TAICHUNG, Taiwan: A leading dissident who fled China after pro-democracy protests were crushed in 1989 launched an election bid in Taiwan Friday, calling on the island’s government to stand up to Beijing.
Former student activist Wu’er Kaixi, who has been barred from the mainland since fleeing after the bloody Tiananmen Square crackdown, accused the Taiwan authorities of “self-censorship” in their approach to Beijing as he announced his candidacy for parliamentary elections.
Taiwan split from China in 1949 after a civil war and is self-ruled, but Beijing still sees the island as part of its territory awaiting reunification—by force if necessary.
“In the last three, four decades, cross-Strait relations have been trying not to provoke Beijing, (there has been) self-censorship,” said Wu’er Friday in the central municipality of Taichung, where he will run as an independent candidate.
“Compromise is not the way forward and patience is simply a delay tactic. Only by taking the initiative can the people of Taiwan take control of their fate.”
The vote for legislators in January will coincide with the island’s presidential election.

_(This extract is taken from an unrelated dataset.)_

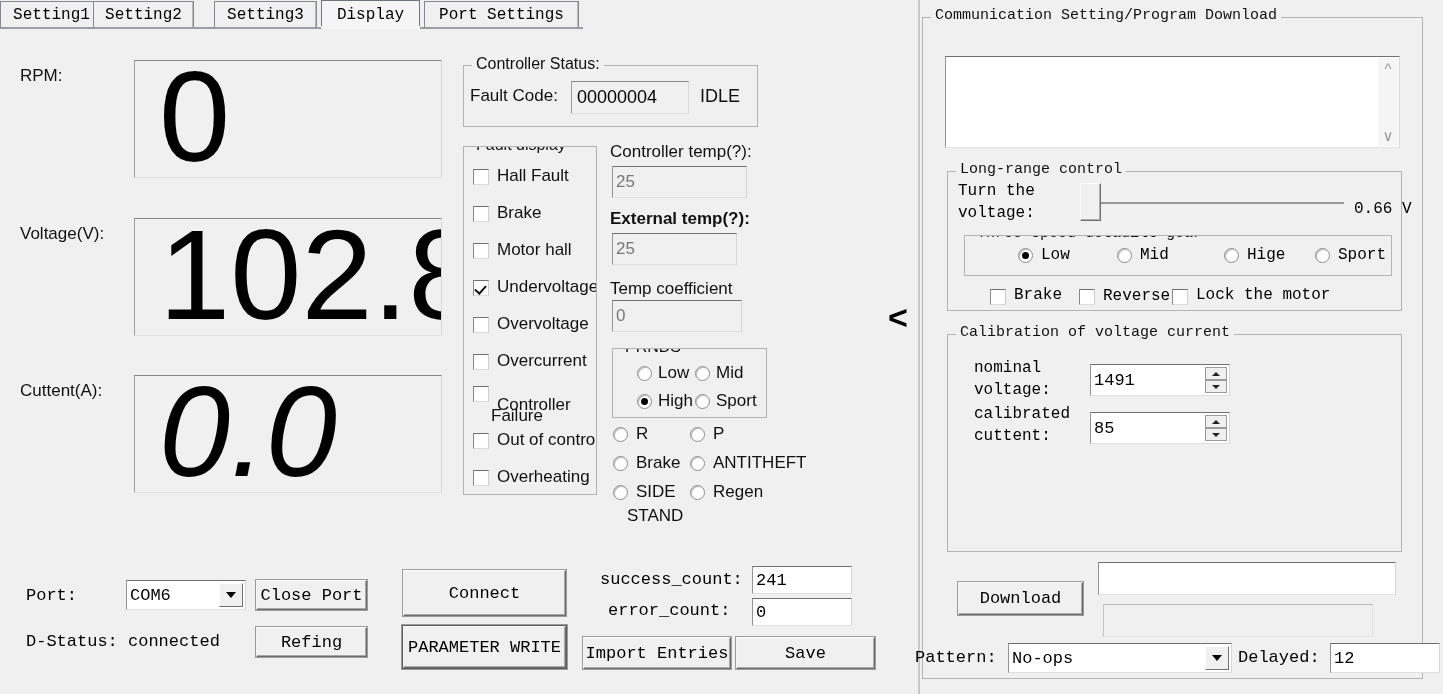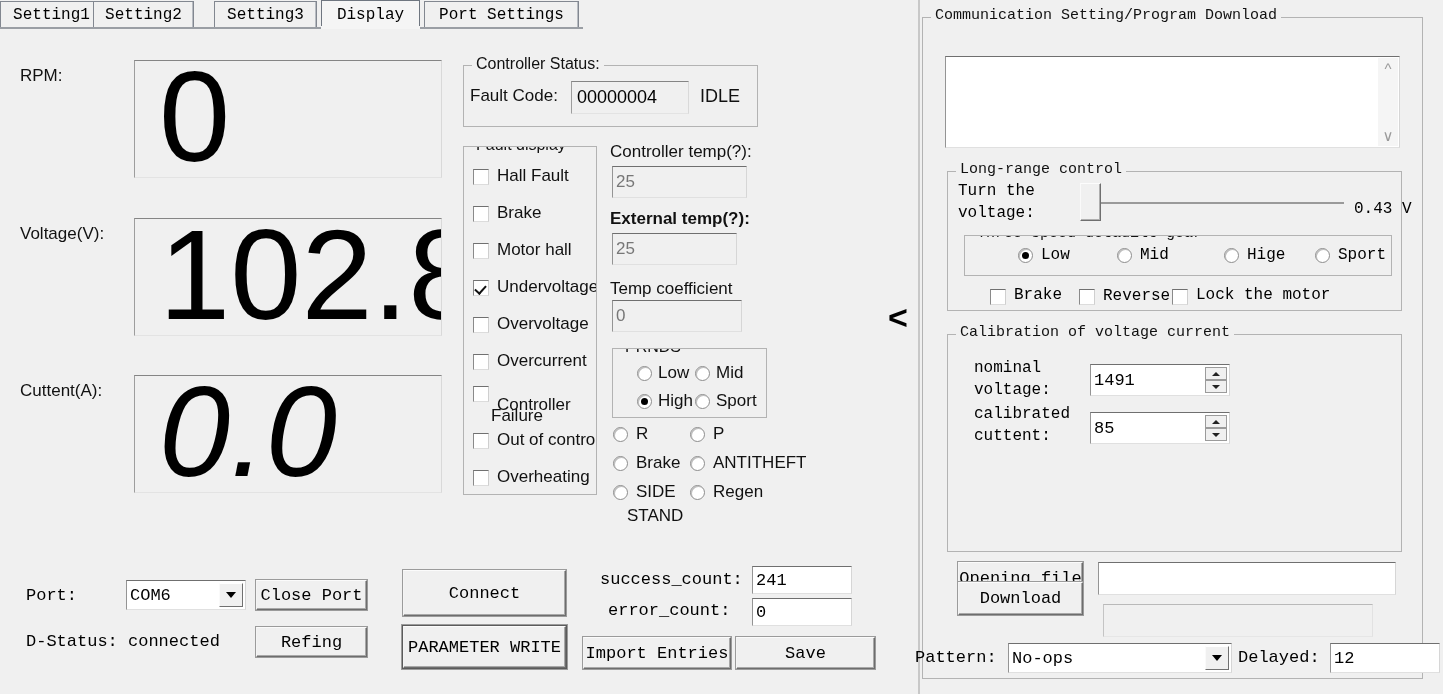"0.43 V" span.abs { text: 0.43 -> 0.66 }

Wu’er’s candidacy comes at a time when support for President Ma Ying-jeou and the ruling Beijing-friendly Kuomintang (KMT) wanes due to a weak economy and increasing fears over warming ties with China.
The KMT is expected to lose its majority in parliament for the first time ever in the January vote and is also tipped for defeat in the presidential race.
Wu’er, 47, has lived in Taiwan for almost 20 years. He has tried to return to China on four occasions, but was denied entry each time.
Speaking to reporters Friday, he said he would push for Taiwan to amend its constitution so that it clearly reflected mainland China and Taiwan as separate entities.
“Actively changing the constitution . . . will come at a small price and will also give a voice to the people, challenging China and the West to release Taiwan from its shackles,” he said.
But he insisted he was not trying to provoke Beijing, saying: “I’m offering a peaceful solution.”
Wu’er is running against two other candidates in a district of Taichung, which has around 310,000 eligible voters.
Disillusionment with the KMT has been especially pronounced among Taiwan’s youth, with a three-week student-led occupation of parliament last year over a trade pact with China.
New protests against “China-centric” changes to the high school curriculum saw 24 students arrested in the capital Taipei Friday after breaking in to the education ministry.
Wu’er voiced support for the students, calling youths the “future driving force” of society.
He had announced in December that he would stand in a by-election in Taichung, but later abandoned the plan.